Aliko Dangote, President of the Dangote Group, Chairman of the Dangote Foundation

David Oyelowo OBE, award-winning British-Nigerian actor

Winnie Byanyima,  Executive Director of Oxfam International

Nachilala Nkombo, Africa Executive Director for the ONE Campaign (interim)

Kevin Watkins, CEO of Save the Children

Bono, co-founder of ONE and lead singer of U2

Mo Ibrahim, Founder of the Mo Ibrahim Foundation

Additional findings from ‘Children’s Lives and Futures at Risk’ include a series of alarming risk factors:

  • Sorghum, millet and maize prices have all almost doubled in the space of a year. One of the factors driving price inflation is the depreciation of the Nigerian Naira, which has lost more than 40per cent of its value since early 2016;
  • Mass displacement has reduced planting and prospects for the 2017 harvest;
  • Hundreds of health facilities have been damaged or destroyed, particularly in Borno state;
  • HIV cases are also on the rise in camps, largely due to sexual abuse;
  • Nigeria had its first new cases of polio in 2 years;
  • Half of 9 to 12 year olds in the North East have never been to school: disenfranchised youth facing unemployment, marginalisation and poverty represent easy prey for recruiting extremists;
  • The state capital of Borno, Maiduguri, now hosts an estimated 1.4 million IDPs, almost doubling the population;
  • Over 600 teachers have been killed and 19,000 displaced;
  • 20,000 children who have become separated from their parents or guardians, and many who have been orphaned. More than a quarter of the children on the Save the Children child protection database are orphans.

About Save the Children in Borno State, North East Nigeria:

Save has teams of volunteers who go throughout communities looking for children who may be malnourished and referring suspected cases to our seven outpatient therapeutic feeding sites. We have opened a stabilization centre to treat children who are severely malnourished with complications such as malaria and respiratory infections – a life-threatening combination.  We currently provide food assistance to 7,500 families, with plans to reach another 5,000. We are installing latrines and water pumps to help people say healthy, and have a programme to reduce the risk of cholera.

We run nurseries where young children go to keep up their education, and child friendly spaces where displaced children can play with psychological support from our trained teams amid the heartbreak and chaos.
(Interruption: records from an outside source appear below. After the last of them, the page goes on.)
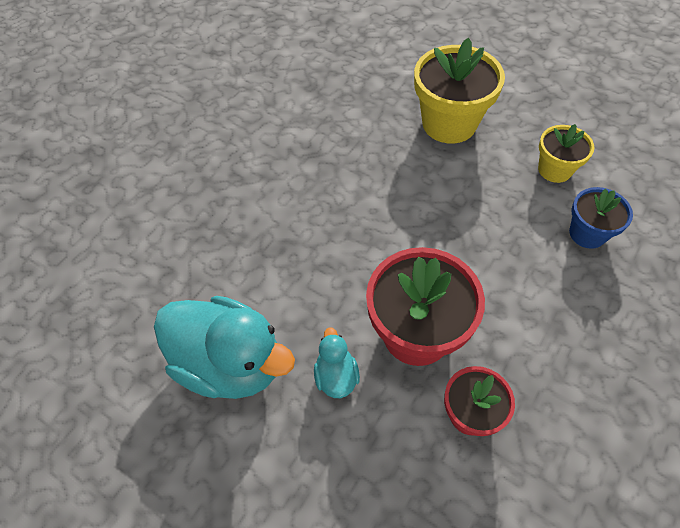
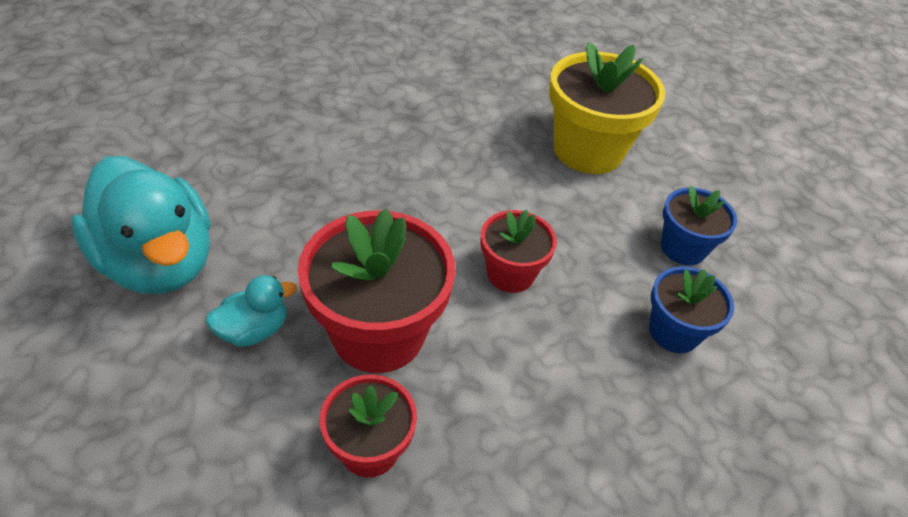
camera: 20 degrees right, 10 degrees down
turquoise duck [314,327,360,398] -> turquoise duck turned 45 degrees clockwise [205,275,297,347]
yellow flower pot [538,124,594,183] -> blue flower pot [661,186,737,265]
none -> red flower pot [480,210,557,293]

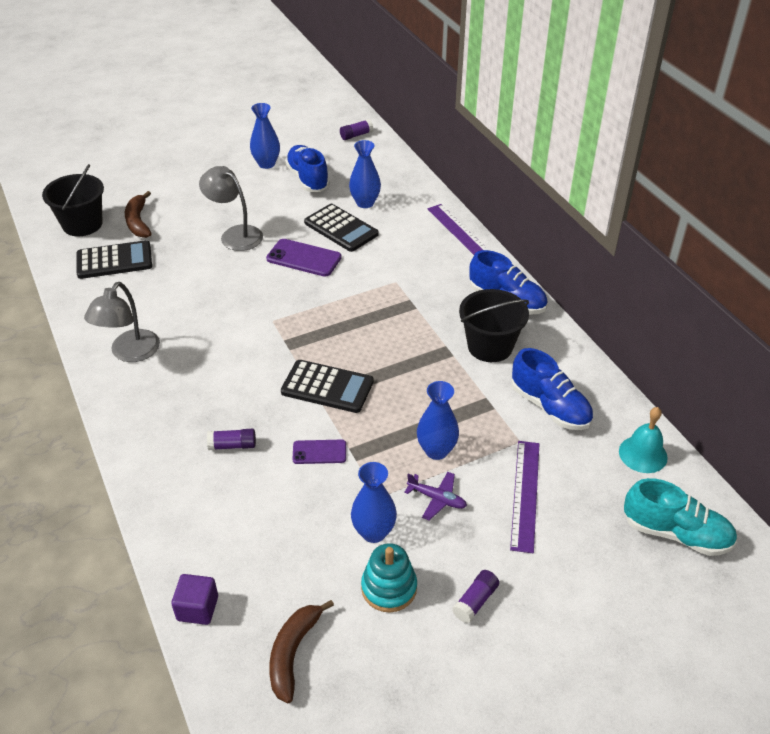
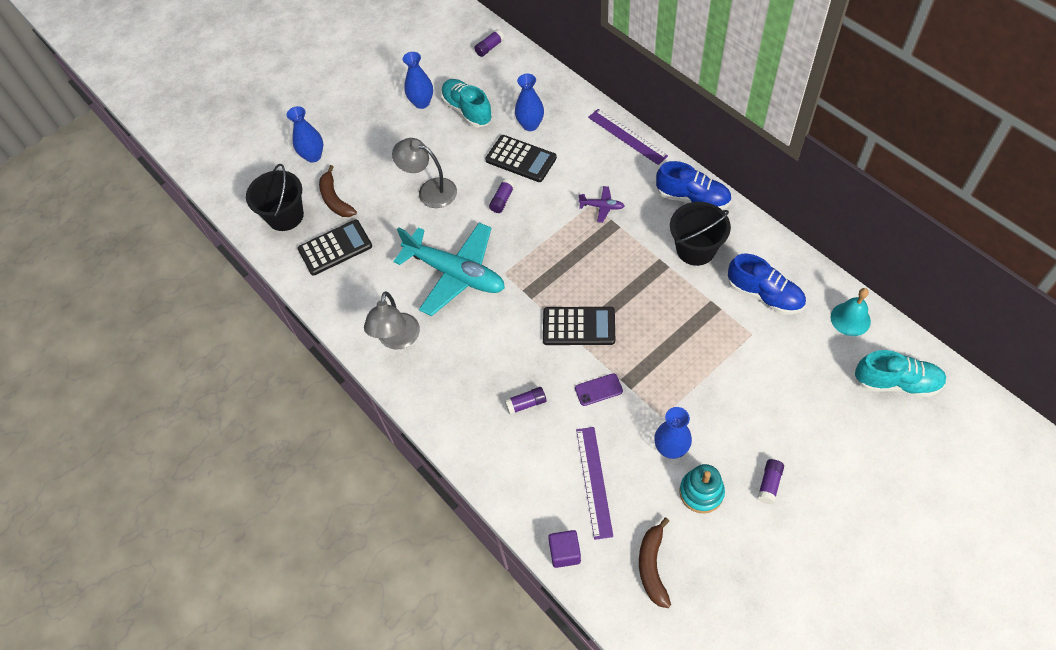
camera: 10 degrees left, 15 degrees up
purple phone [266,239,342,277] -> purple glue stick [489,179,515,213]
blue shoe [285,145,330,192] -> turquoise shoe [441,79,492,128]
purple plane [404,472,467,520] -> purple plane moved to [579,186,624,223]
blue vase [417,381,459,460] -> blue vase moved to [287,106,323,163]
purple ruler [510,441,539,553] -> purple ruler moved to [576,427,613,540]
none -> turquoise plane [393,223,505,316]

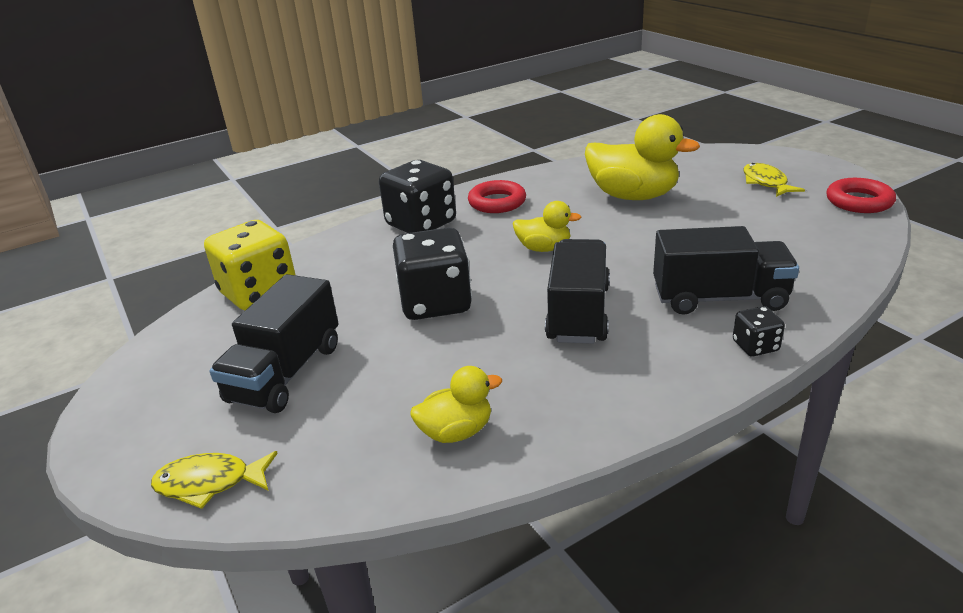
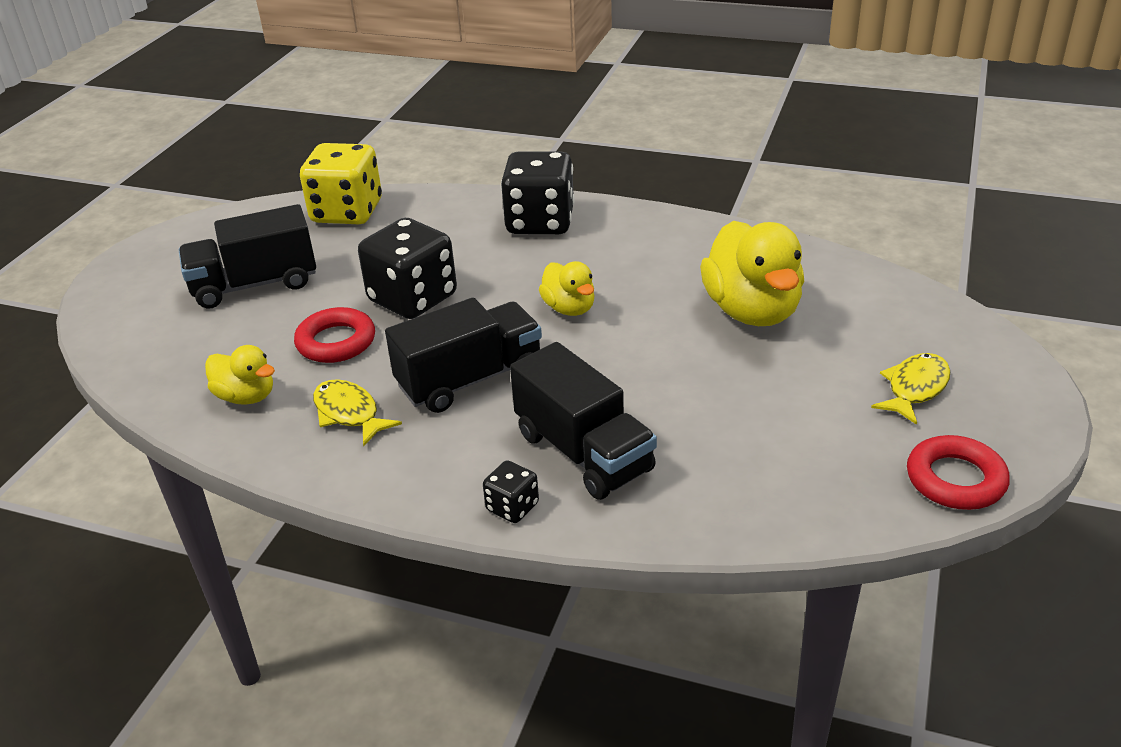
camera: 50 degrees right, 5 degrees up
yellow fish [151,451,278,509] -> yellow fish moved to [313,379,402,446]
red ring [468,180,526,213] -> red ring moved to [294,307,375,363]

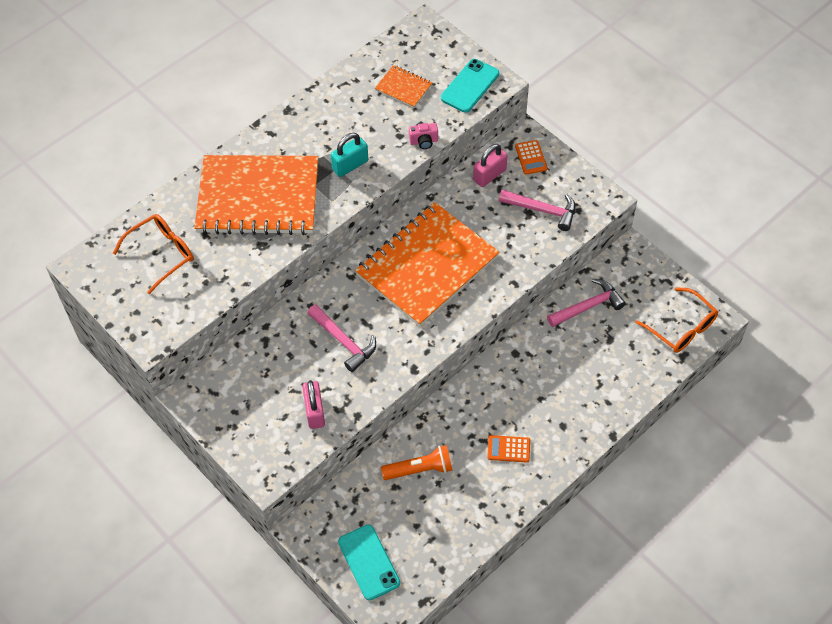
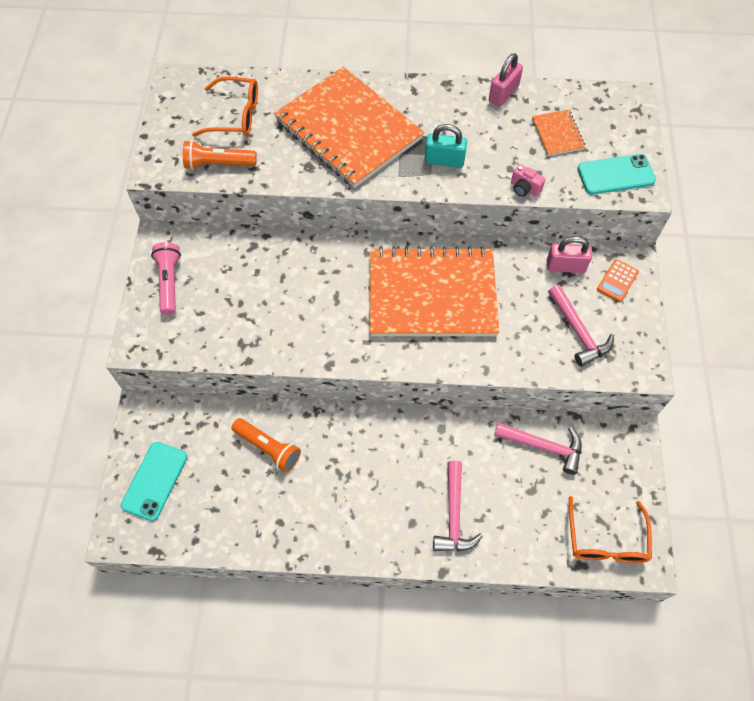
camera: 45 degrees right, 5 degrees up
pink padlock [302,380,325,429] -> pink padlock moved to [489,53,523,107]
pink hammer [308,305,376,372] -> pink hammer moved to [433,461,483,552]
orange calculator [487,435,530,463] -> none
none -> pink flashlight [151,242,181,315]
none -> orange flashlight [183,140,257,170]

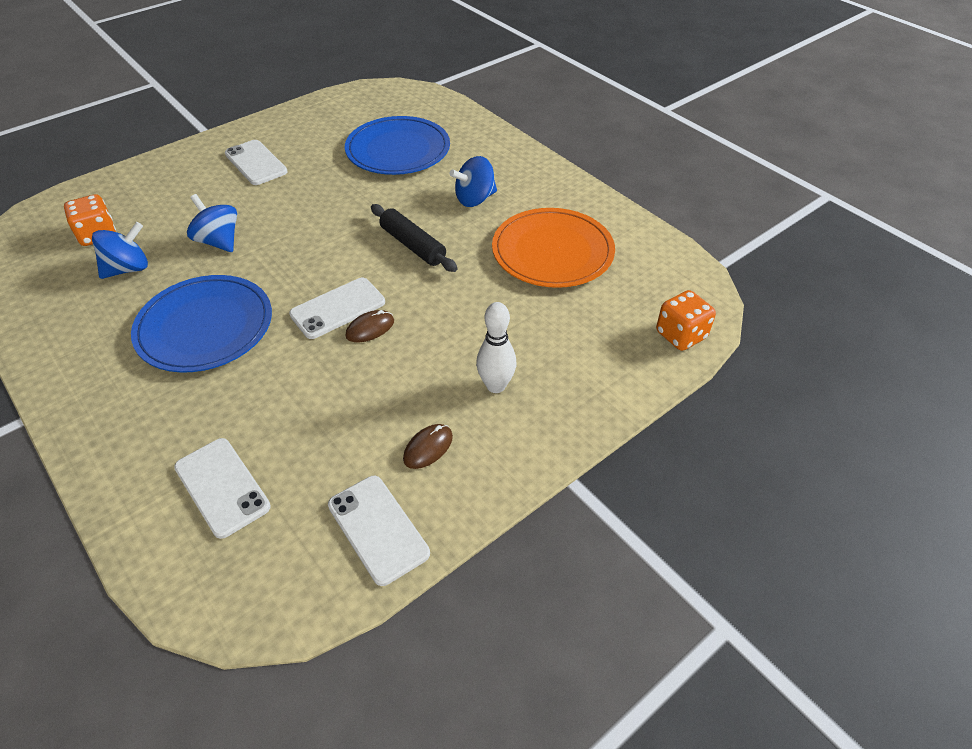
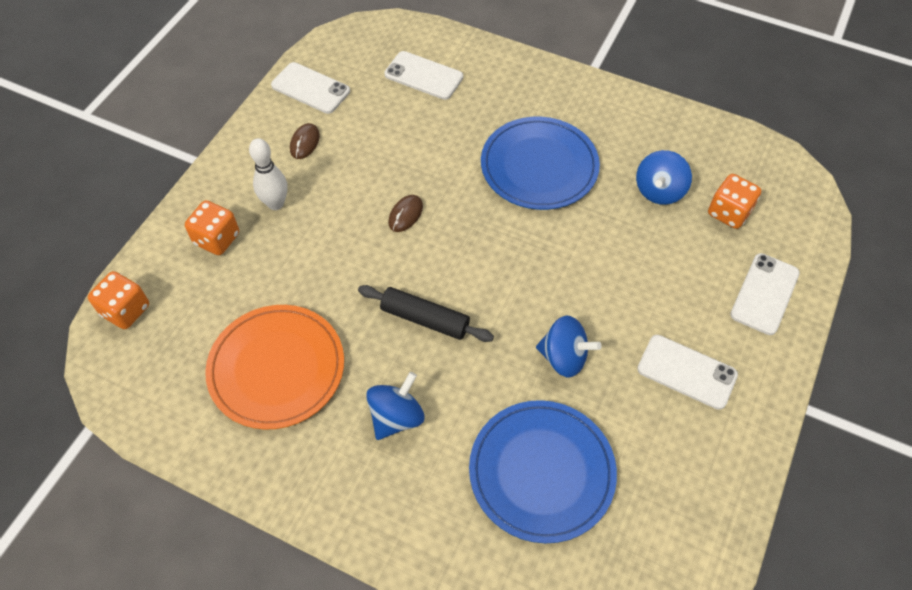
camera: 155 degrees right, 10 degrees up
blue spinning top [187,194,237,252] -> blue spinning top moved to [536,315,601,377]
white phone [289,278,385,339] -> white phone moved to [730,253,800,335]
none -> orange dice [185,200,239,255]

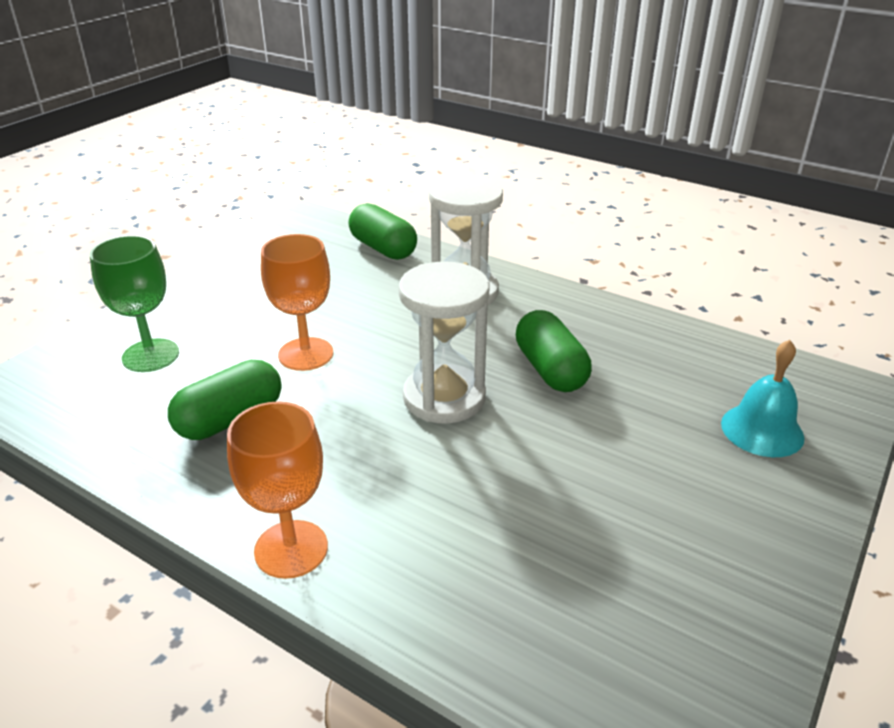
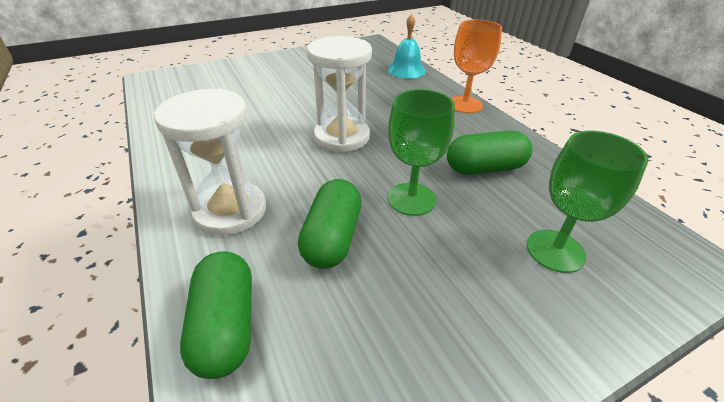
camera: 150 degrees left, 5 degrees up
orange goblet [261,234,333,371] -> green goblet [388,89,455,216]
green capsule [516,310,592,392] -> green capsule moved to [298,179,362,269]
turquoise bell [721,340,805,457] -> turquoise bell moved to [388,14,426,79]

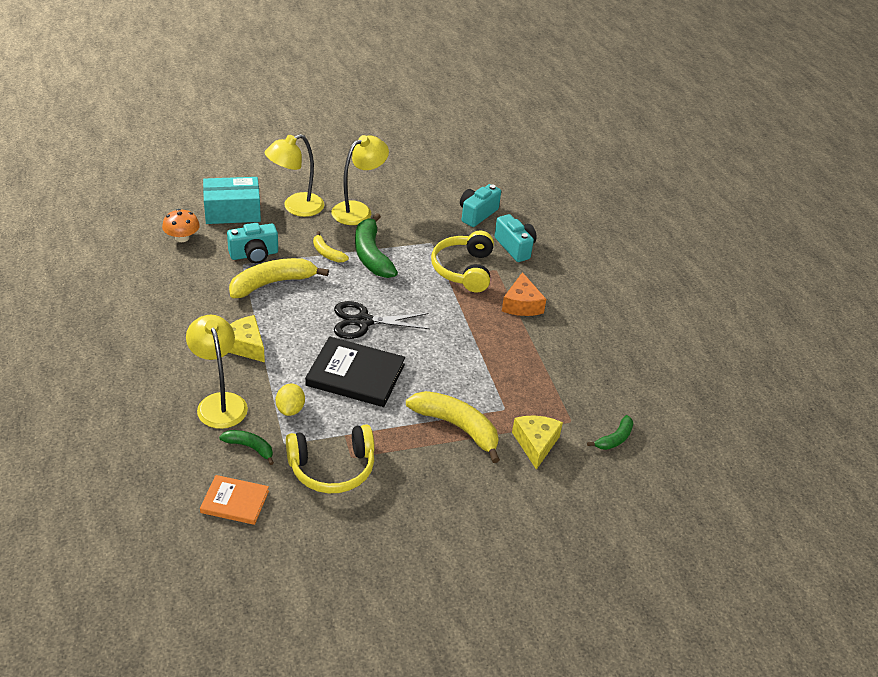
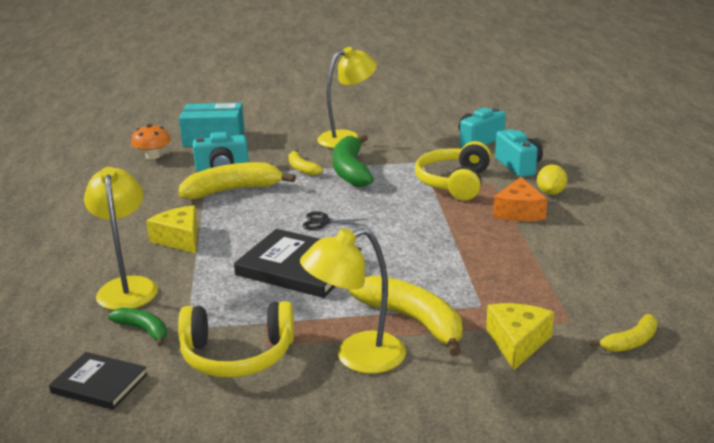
camera: 15 degrees right, 15 degrees down
orange book [200,475,269,525] -> black book [49,352,147,410]
yellow lamp [265,134,324,217] -> yellow lamp moved to [300,228,406,374]
yellow lemon [276,384,305,416] -> yellow lemon moved to [537,164,567,195]
black scissors [334,301,430,339] -> black scissors [303,211,368,230], size x0.57
green banana [587,415,633,450] -> yellow banana [589,314,658,352]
We are also training foster carers and providing case workers to ensure vulnerable children and those without their parents have the care and support they need to start recovering from the traumatic experiences they’ve been through.

About ONE:

ONE is a policy and advocacy organization of more than 7.5 million people taking action to end extreme poverty and preventable disease, particularly in Africa. Not politically partisan, ONE was co-founded by U2 lead singer Bono to raise public awareness and press political leaders to combat AIDS and other preventable diseases, increase investments in agriculture and nutrition, and demand greater transparency in poverty-fighting programs.